[[ Selected excerpt open ]]

Parton scholar James Barker said that her work made a "space where a lot of LGBTQIA+ listeners can hear themselves" and that her songs had a message of acceptance. She hoped to be remembered especially as a songwriter, saying that she hoped her music would "always live".

"Coat of Many Colors" (1971) speaks to LGBTQ+ fans through its story of bullying, shame, and pride. In the song, Parton is proud of the coat her mother made, but other children mock her for being poor and different. Parton called the song her "philosophy": "It's OK to be different. You know, it's OK to not be like everybody else. In fact, it's not only OK, it's wonderful that you are who you are." This transformation of shame into pride may help explain why the song has a strong connection with LGBTQ+ fans, many of whom have seen or experienced LGBTQ bullying, disownment, and homelessness. Asked about the song in a 2014 interview, Parton connected her appeal to gay audiences with her own experiences of being different.

Parton used "Jolene" (1973), her ambiguous, open-ended cheating song, to connect with LGBTQ+ fans, often by singing "drag queen" instead of "Jolene" in concert. Though Parton did not intend it, the song's focus on another woman's beauty has invited homoerotic readings, including by musicologist Nadine Hubbs. Its queer subtext has been explored through covers, answer songs, and onscreen uses, including in the film Dumplin' (2018). Musicologist Lydia R. Hamessley compared the song to Sappho 31, the Archaic Greek lyric poem about lesbian desire. Asked about such readings, Parton replied, "I guess if you were a lesbian you might think that".

Her 1991 album Eagle When She Flies, included the song "Family", with the lyric "Some are preachers, some are gay ... But not a one is turned away when it's family". She later wrote "Travelin' Thru" for Transamerica, a film about a trans woman, earning her second Best Original Song nomination at the 78th Academy Awards. Parton collaborated with many LGBTQ artists such as Miley Cyrus, Brandi Carlile, and Elton John, and in 2025, Chappell Roan credited Parton for her genre-defying inclusivity.

Parton also included what The Advocate described as "a distinctly queer family story" in her Netflix anthology series Dolly Parton's Heartstrings, with the second episode, named for her song "Two Doors Down" featuring Andy Mientus and Michael J. Willett as a gay couple, saying "It's important that I touched on everything that all families go through ... Everyone has gays in their family". The episode won the last GLAAD Media Award for Outstanding Individual Episode (2020).

[[ Selected excerpt closed ]]

Your assignment: Copy the Dolly Parton text from the words "Her 1991 album" through "her genre-defying inclusivity.", renaming "Elton John" as "Sir Elton John". The listing after this text isn't needed here.

[[ Supplied material open ]]

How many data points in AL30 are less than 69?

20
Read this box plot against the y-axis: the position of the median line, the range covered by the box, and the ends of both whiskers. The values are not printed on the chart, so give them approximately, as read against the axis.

[[ Supplied material closed ]]

Task answer:
Her 1991 album Eagle When She Flies, included the song "Family", with the lyric "Some are preachers, some are gay ... But not a one is turned away when it's family". She later wrote "Travelin' Thru" for Transamerica, a film about a trans woman, earning her second Best Original Song nomination at the 78th Academy Awards. Parton collaborated with many LGBTQ artists such as Miley Cyrus, Brandi Carlile, and Sir Elton John, and in 2025, Chappell Roan credited Parton for her genre-defying inclusivity.